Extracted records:
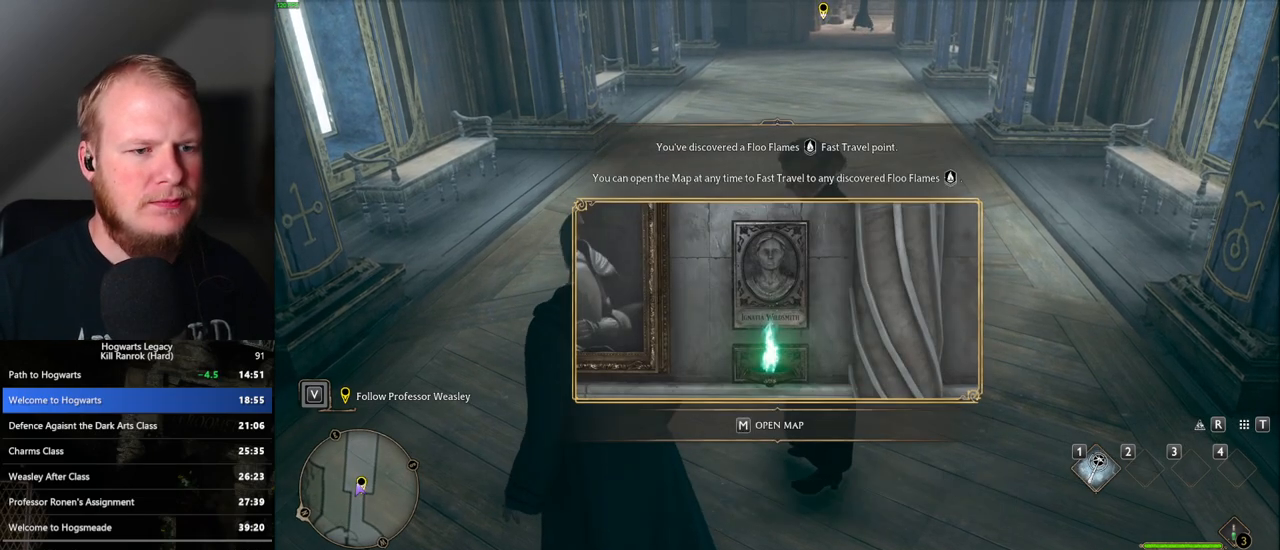
{"keys": [], "mouse": [], "events": [[83, "m", "down"], [167, "m", "up"]]}
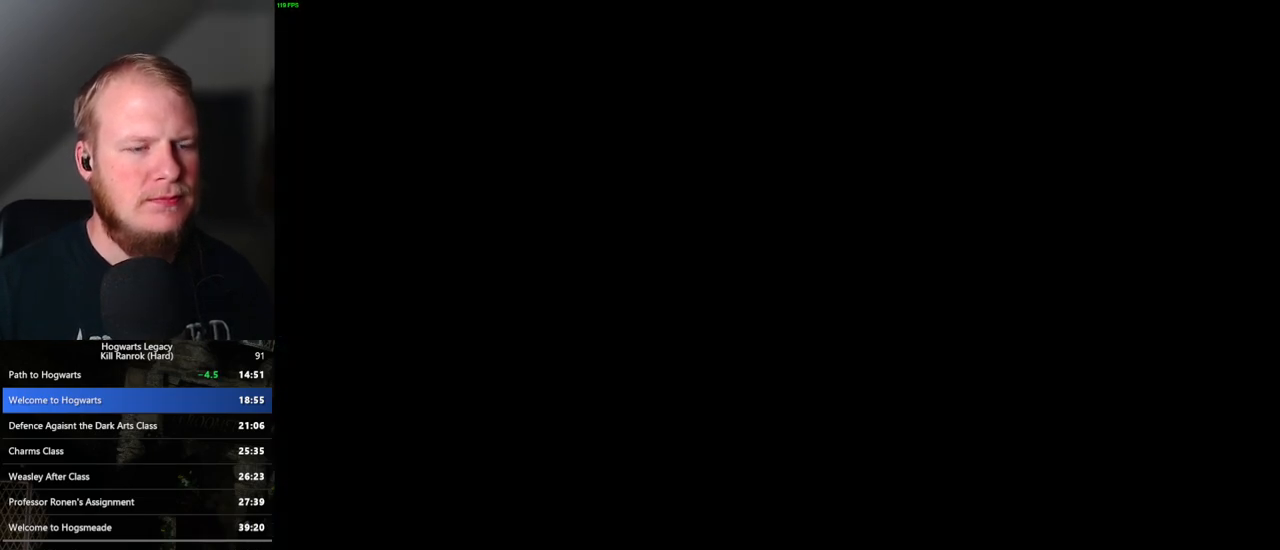
{"keys": [], "mouse": [], "events": []}
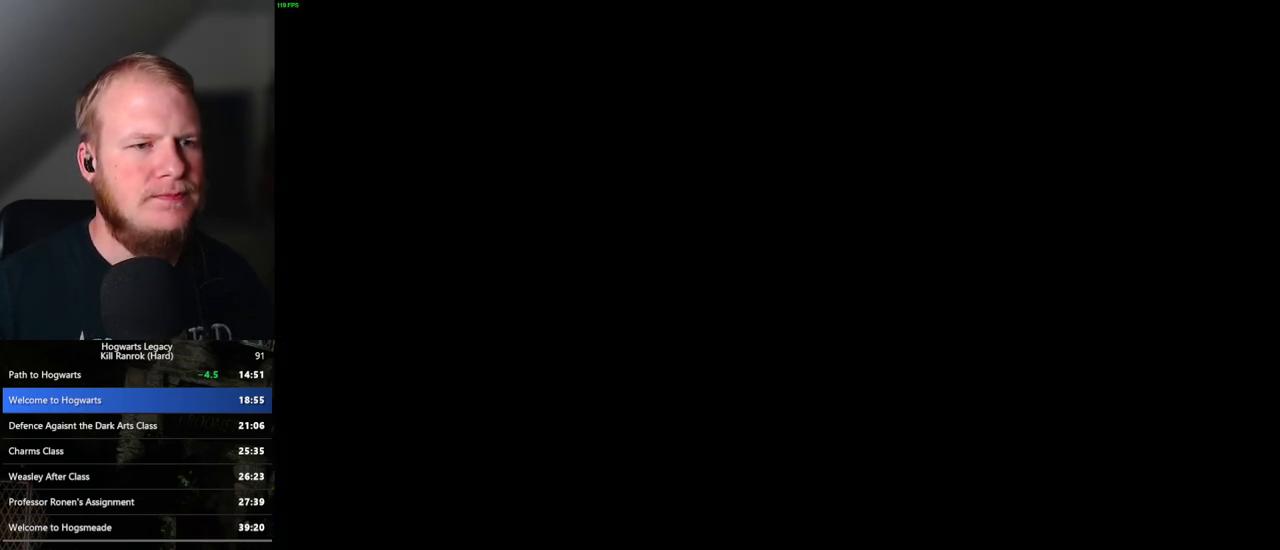
{"keys": [], "mouse": [], "events": []}
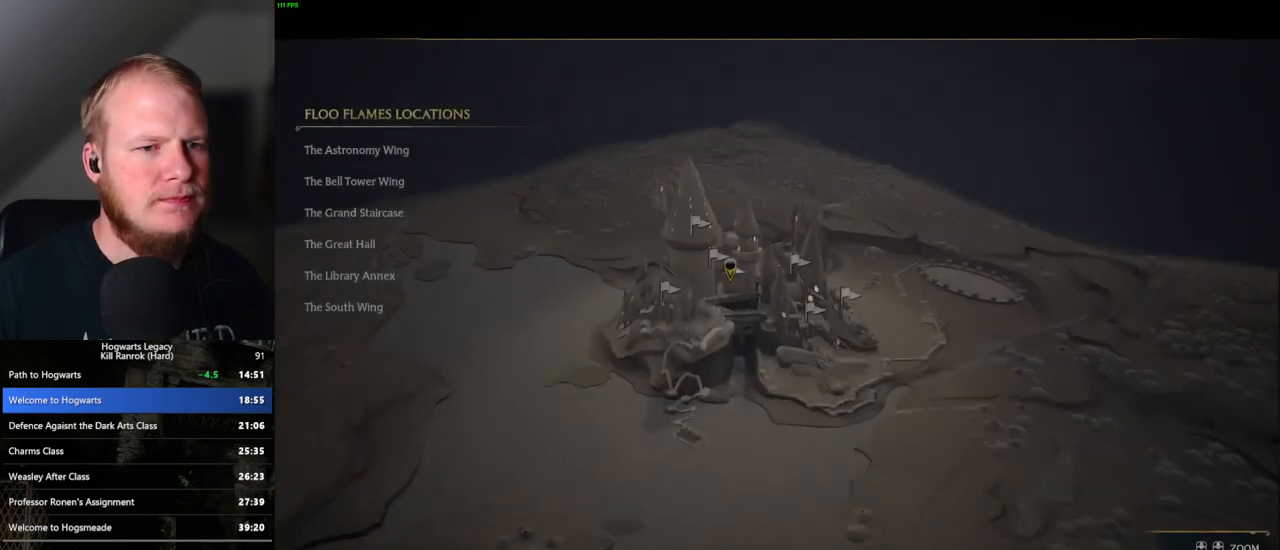
{"keys": [], "mouse": [], "events": []}
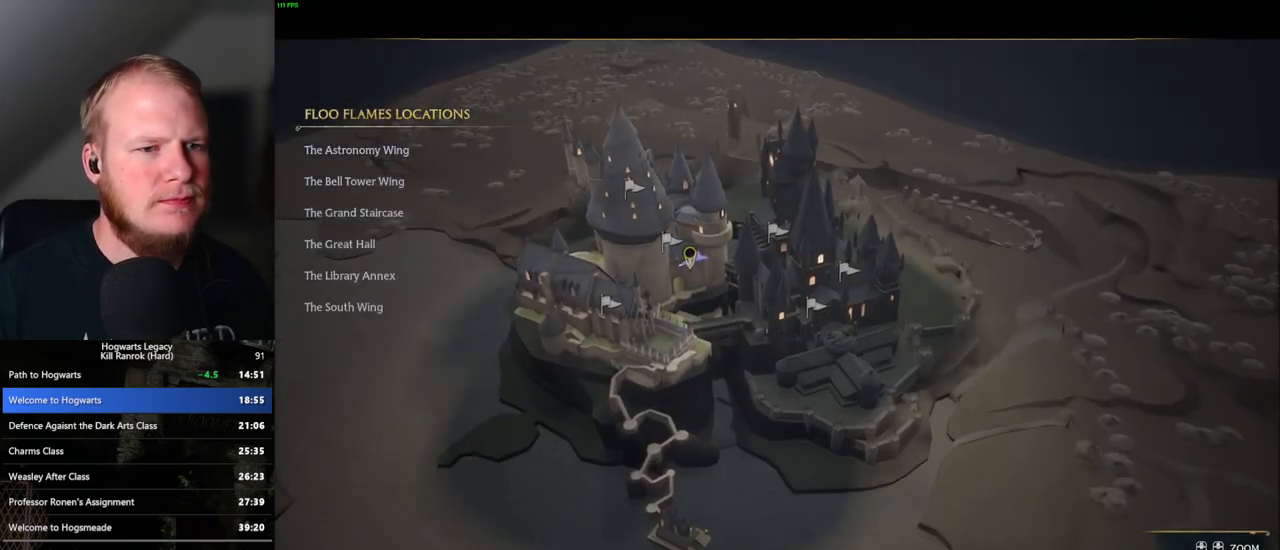
{"keys": [], "mouse": [], "events": [[333, "space", "down"], [400, "space", "up"]]}
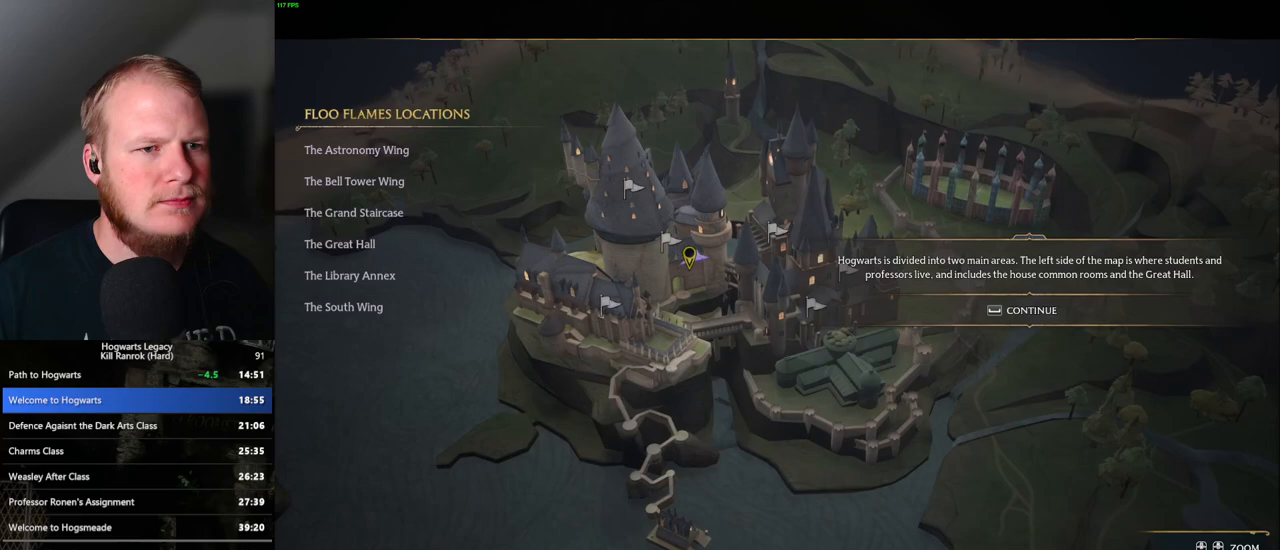
{"keys": [], "mouse": [], "events": [[33, "space", "down"], [117, "space", "up"], [317, "space", "down"], [383, "space", "up"]]}
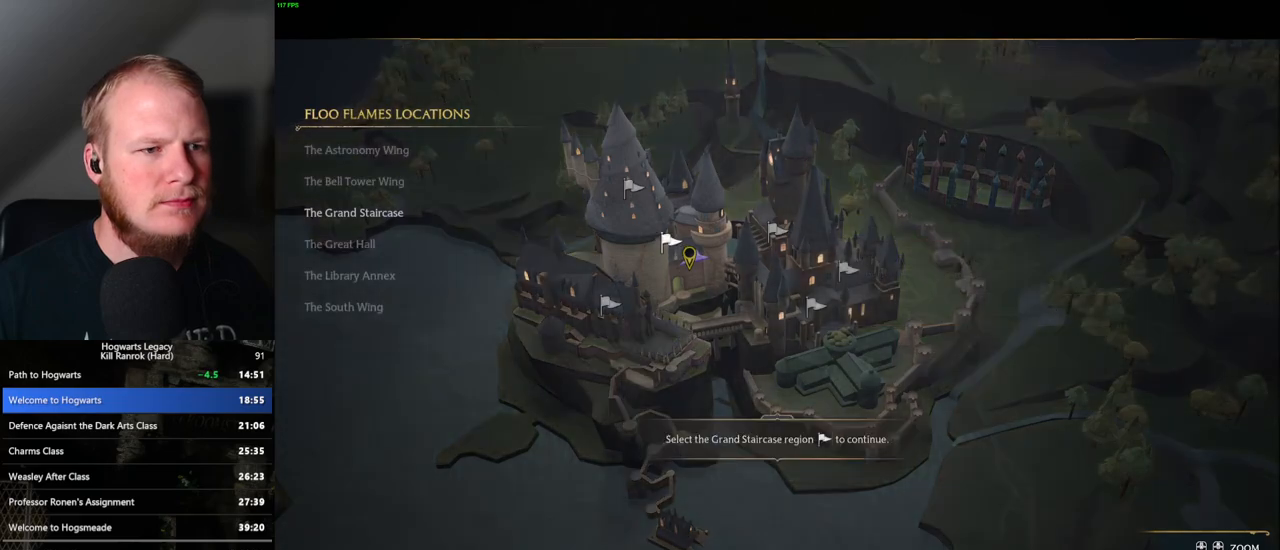
{"keys": [], "mouse": [], "events": [[267, "mouse_left", "down"], [367, "mouse_left", "up"]]}
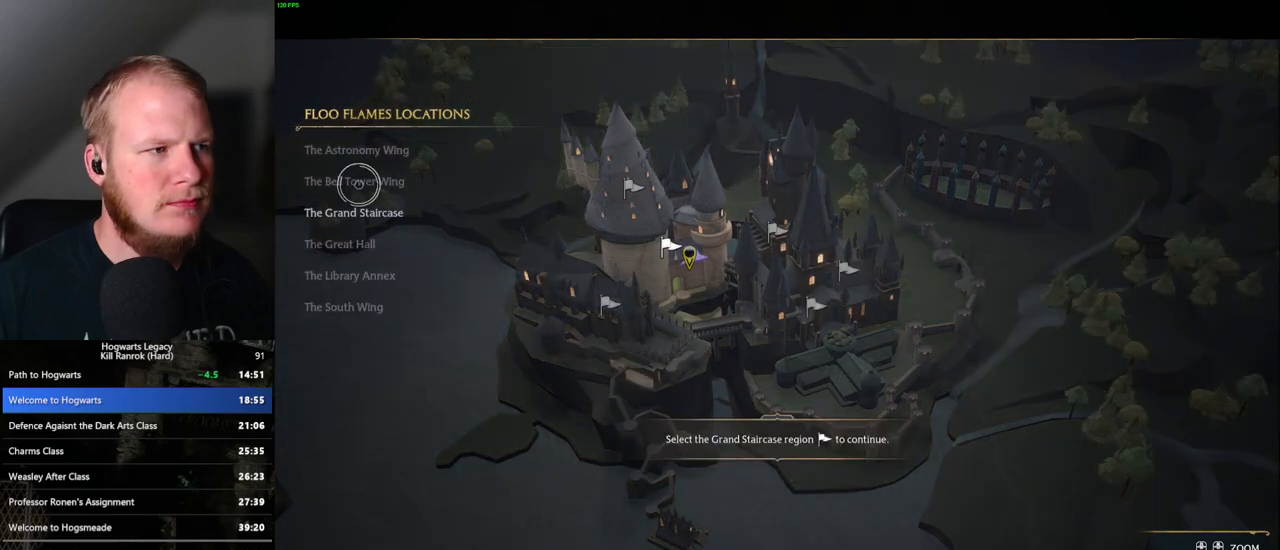
{"keys": [], "mouse": [], "events": [[167, "mouse_left", "down"], [300, "mouse_left", "up"]]}
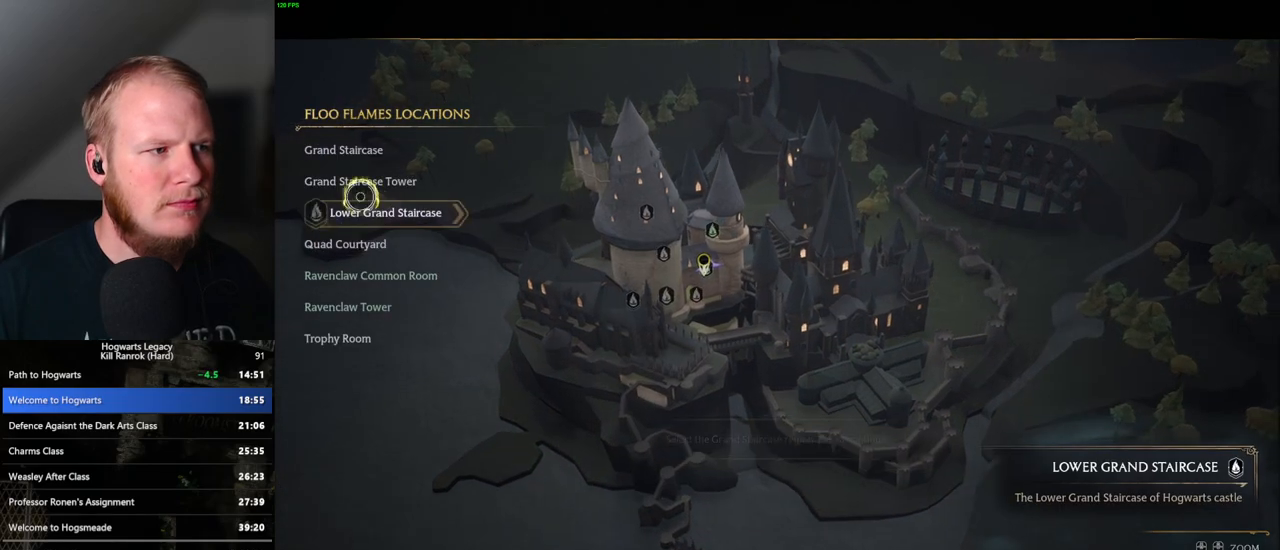
{"keys": ["escape"], "mouse": [], "events": [[417, "escape", "down"]]}
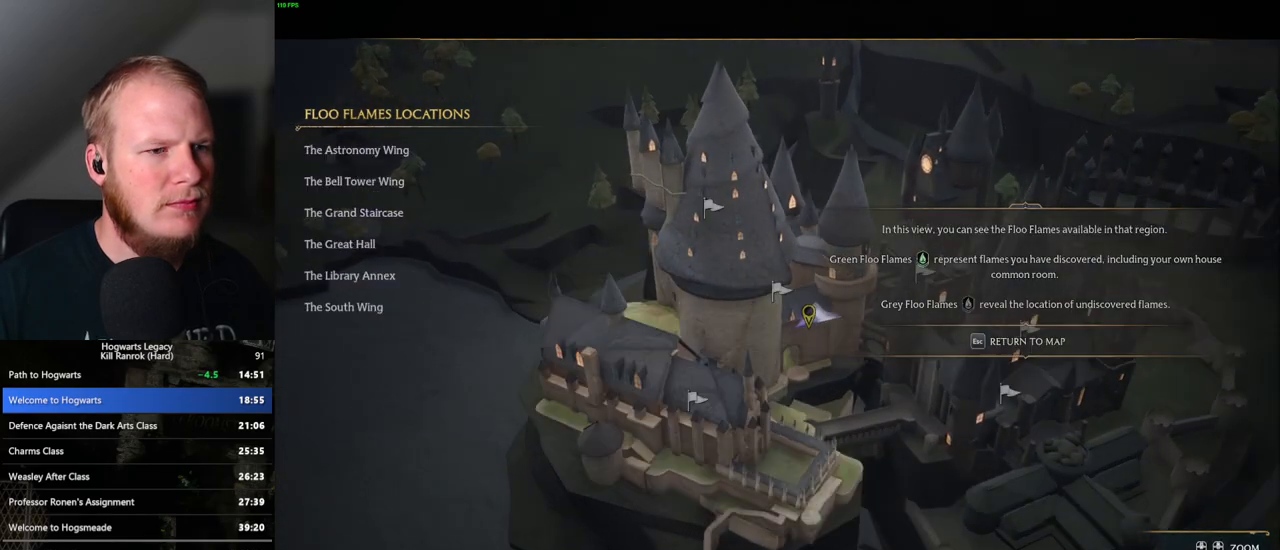
{"keys": [], "mouse": [], "events": [[17, "escape", "up"]]}
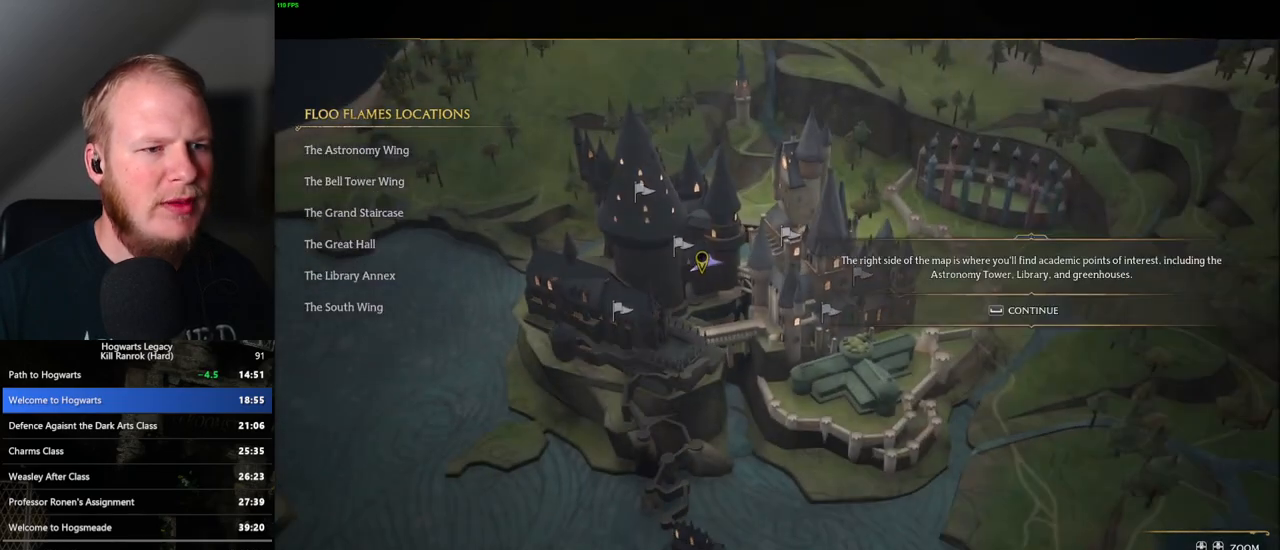
{"keys": [], "mouse": [], "events": [[183, "space", "down"], [317, "space", "up"]]}
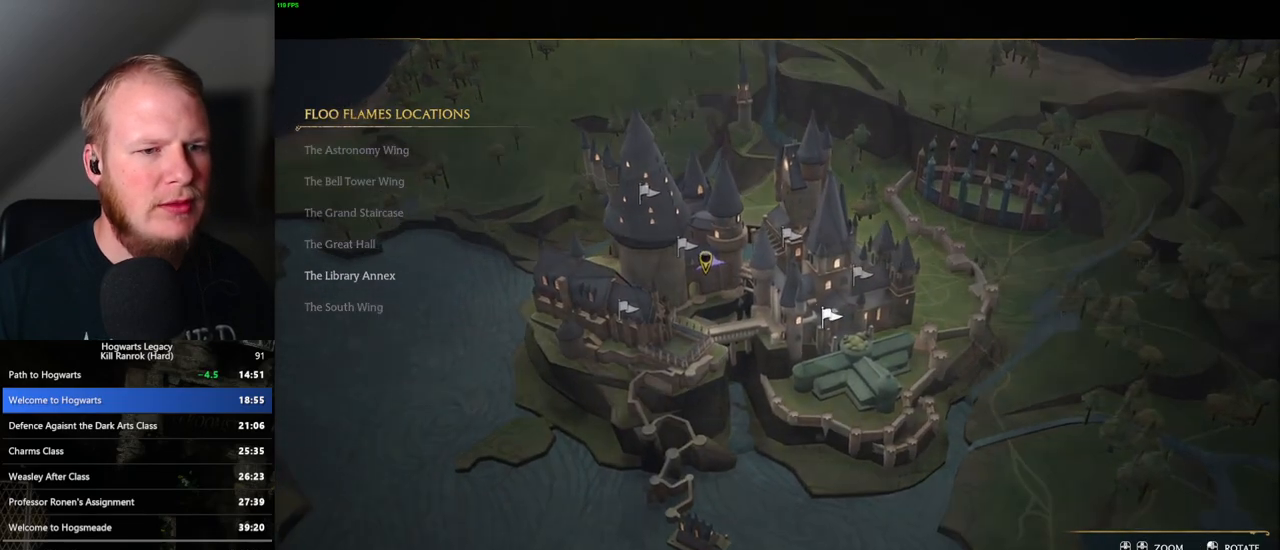
{"keys": [], "mouse": [], "events": [[183, "mouse_left", "down"], [267, "mouse_left", "up"], [367, "mouse_left", "down"], [483, "mouse_left", "up"]]}
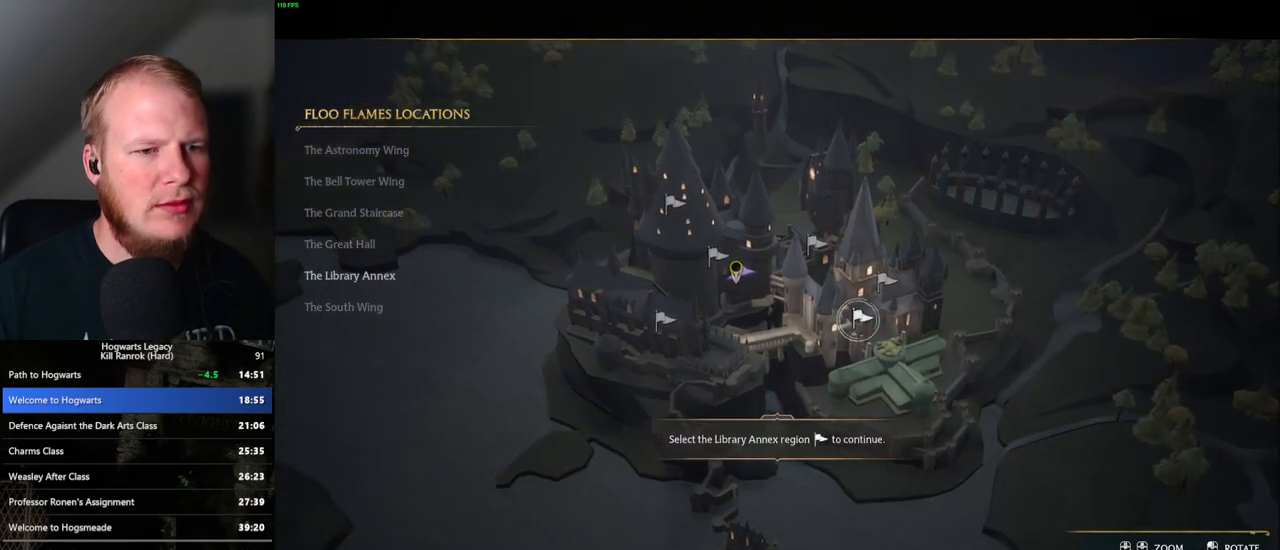
{"keys": [], "mouse": ["left"], "events": [[117, "mouse_left", "down"], [183, "mouse_left", "up"], [450, "mouse_left", "down"]]}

Task requirements | Could you give all of the data again exactly as written, omitting any pictures?

Reply to the exercise |
{"keys": [], "mouse": [], "events": [[83, "m", "down"], [167, "m", "up"]]}
{"keys": [], "mouse": [], "events": []}
{"keys": [], "mouse": [], "events": []}
{"keys": [], "mouse": [], "events": []}
{"keys": [], "mouse": [], "events": [[333, "space", "down"], [400, "space", "up"]]}
{"keys": [], "mouse": [], "events": [[33, "space", "down"], [117, "space", "up"], [317, "space", "down"], [383, "space", "up"]]}
{"keys": [], "mouse": [], "events": [[267, "mouse_left", "down"], [367, "mouse_left", "up"]]}
{"keys": [], "mouse": [], "events": [[167, "mouse_left", "down"], [300, "mouse_left", "up"]]}
{"keys": ["escape"], "mouse": [], "events": [[417, "escape", "down"]]}
{"keys": [], "mouse": [], "events": [[17, "escape", "up"]]}
{"keys": [], "mouse": [], "events": [[183, "space", "down"], [317, "space", "up"]]}
{"keys": [], "mouse": [], "events": [[183, "mouse_left", "down"], [267, "mouse_left", "up"], [367, "mouse_left", "down"], [483, "mouse_left", "up"]]}
{"keys": [], "mouse": ["left"], "events": [[117, "mouse_left", "down"], [183, "mouse_left", "up"], [450, "mouse_left", "down"]]}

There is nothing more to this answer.